Une courbe des taux inclinée annonce généralement une période d’expansion économique. Avant cela, la stagnation de l’économie aura entraîné une réduction des taux à court terme, la Banque du Canada cherchant à stimuler l’économie. Toutefois, à mesure que l’activité économique repart à la hausse, un des premiers signes de reprise est une augmentation de la demande en capitaux, ce qui, selon bien des observateurs, conduit à l’inflation. À cette étape du cycle économique, les porteurs d’obligations à long terme craignent d’être prisonniers de taux faibles, ce qui risque d’éroder leur futur pouvoir d’achat si l’inflation vient à s’installer. C’est pourquoi ils exigent une meilleure rémunération (sous la forme de taux plus élevés) en contrepartie de leur engagement à long terme. Généralement, cela entraîne un élargissement de l’écart de taux entre les bons du Trésor à 3 mois et les obligations à 10 ans du gouvernement du Canada, au-delà des 140 points de base habituellement observés. Après tout, les porteurs d’obligations à court terme peuvent patienter quelques mois, le temps que leurs titres arrivent à échéance, ce qui leur permet d’acheter des titres à rendement élevé si l’occasion se présente, alors que les investisseurs à long terme n’ont pas ce luxe.
Courbe inversée
A priori, une courbe des taux inversée est contraire à la logique. Pourquoi les investisseurs à long terme accepteraient-ils une récompense inférieure à celle que reçoivent les investisseurs à court terme, qui sont exposés à moins de risques? Réponse : lorsque les investisseurs à long terme estiment qu’ils disposent d’une dernière chance pour profiter des taux actuels avant une baisse de taux, ils revoient légèrement à la baisse leurs exigences vis-à-vis des emprunteurs. Bien entendu, comme une baisse des taux d’intérêt indique généralement un ralentissement de la croissance économique, une inversion de la courbe des taux est souvent interprétée comme le signe avant-coureur d’une stagnation économique. Bien que les inversions de la courbe des taux soient rares, les investisseurs ne doivent jamais les ignorer. Elles sont fréquemment suivies d’un ralentissement économique (ou d’une récession en bonne et due forme) et d’une baisse généralisée des taux, le long de la courbe.

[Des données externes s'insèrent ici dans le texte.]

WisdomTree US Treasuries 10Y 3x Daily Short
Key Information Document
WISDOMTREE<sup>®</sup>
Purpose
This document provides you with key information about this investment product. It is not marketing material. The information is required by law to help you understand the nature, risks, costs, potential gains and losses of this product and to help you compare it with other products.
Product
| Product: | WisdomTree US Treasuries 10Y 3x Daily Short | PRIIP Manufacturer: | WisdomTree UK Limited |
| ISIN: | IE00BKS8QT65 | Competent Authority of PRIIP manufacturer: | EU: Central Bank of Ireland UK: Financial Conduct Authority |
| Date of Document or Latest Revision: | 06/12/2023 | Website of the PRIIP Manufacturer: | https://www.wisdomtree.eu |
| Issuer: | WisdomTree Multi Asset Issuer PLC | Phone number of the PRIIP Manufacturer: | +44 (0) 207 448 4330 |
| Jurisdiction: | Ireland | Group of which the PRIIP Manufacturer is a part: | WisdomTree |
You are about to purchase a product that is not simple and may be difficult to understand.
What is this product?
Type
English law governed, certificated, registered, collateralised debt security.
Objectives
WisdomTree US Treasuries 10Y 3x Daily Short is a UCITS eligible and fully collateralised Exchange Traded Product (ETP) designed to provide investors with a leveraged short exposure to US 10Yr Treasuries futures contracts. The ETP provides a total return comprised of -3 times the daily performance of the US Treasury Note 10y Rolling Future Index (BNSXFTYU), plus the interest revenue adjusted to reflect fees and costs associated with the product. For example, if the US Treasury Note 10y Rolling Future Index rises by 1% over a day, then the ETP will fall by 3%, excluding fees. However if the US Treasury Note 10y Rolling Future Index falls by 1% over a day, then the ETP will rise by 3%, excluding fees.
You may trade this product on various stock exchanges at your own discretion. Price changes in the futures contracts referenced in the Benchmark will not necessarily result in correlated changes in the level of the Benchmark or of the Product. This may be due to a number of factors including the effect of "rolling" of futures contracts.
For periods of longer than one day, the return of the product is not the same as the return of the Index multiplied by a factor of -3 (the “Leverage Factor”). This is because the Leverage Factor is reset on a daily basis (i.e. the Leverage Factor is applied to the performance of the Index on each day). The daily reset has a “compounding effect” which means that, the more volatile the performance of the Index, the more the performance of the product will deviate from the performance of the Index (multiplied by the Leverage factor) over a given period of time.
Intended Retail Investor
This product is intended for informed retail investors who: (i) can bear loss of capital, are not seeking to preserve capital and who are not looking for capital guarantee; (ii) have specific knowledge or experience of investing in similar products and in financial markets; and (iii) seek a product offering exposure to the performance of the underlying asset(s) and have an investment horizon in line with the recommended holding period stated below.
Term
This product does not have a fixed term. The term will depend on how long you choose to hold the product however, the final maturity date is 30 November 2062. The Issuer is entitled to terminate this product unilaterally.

Courbe aplatie ou en cloche
Avant de s’inverser, une courbe des taux connaît une hausse des taux à court terme, qui se rapprochent de ceux à long terme. Lorsque cela se produit, la courbe s’aplatit ou, le plus souvent, elle présente une légère bosse dans sa partie médiane.
Il est important de noter qu’un aplatissement de la courbe ou une courbe en cloche n’entraîne pas nécessairement une inversion. Toutefois, il ne faut pas ignorer ce phénomène. Selon les données historiques, un aplatissement de la courbe des taux est généralement suivi d’un ralentissement économique et d’une baisse des taux d’intérêt.
Utilisation des courbes de taux
On utilise la forme de la courbe des taux canadienne pour déterminer la santé actuelle et future de l’économie. Cette courbe bénéficie d’un statut particulier parce qu’elle est généralement considérée comme « la courbe de référence ». Les obligations et autres titres du gouvernement canadien offrent généralement les taux les plus bas parce qu’ils bénéficient de la pleine garantie de solvabilité du gouvernement canadien. Cela permet aux investisseurs obligataires de comparer la courbe des taux canadienne avec les courbes d’actifs plus risqués comme les obligations provinciales ou les obligations de sociétés cotées A. On parle d’« écart de taux » pour désigner la différence observée entre ces deux taux de rendement. Plus les taux de rendement sont proches l’un de l’autre, plus les investisseurs sont disposés à accepter le risque associé à une obligation qui n’est pas garantie par l’État. Généralement, l’écart s’élargit durant les récessions et se contracte en période de reprise.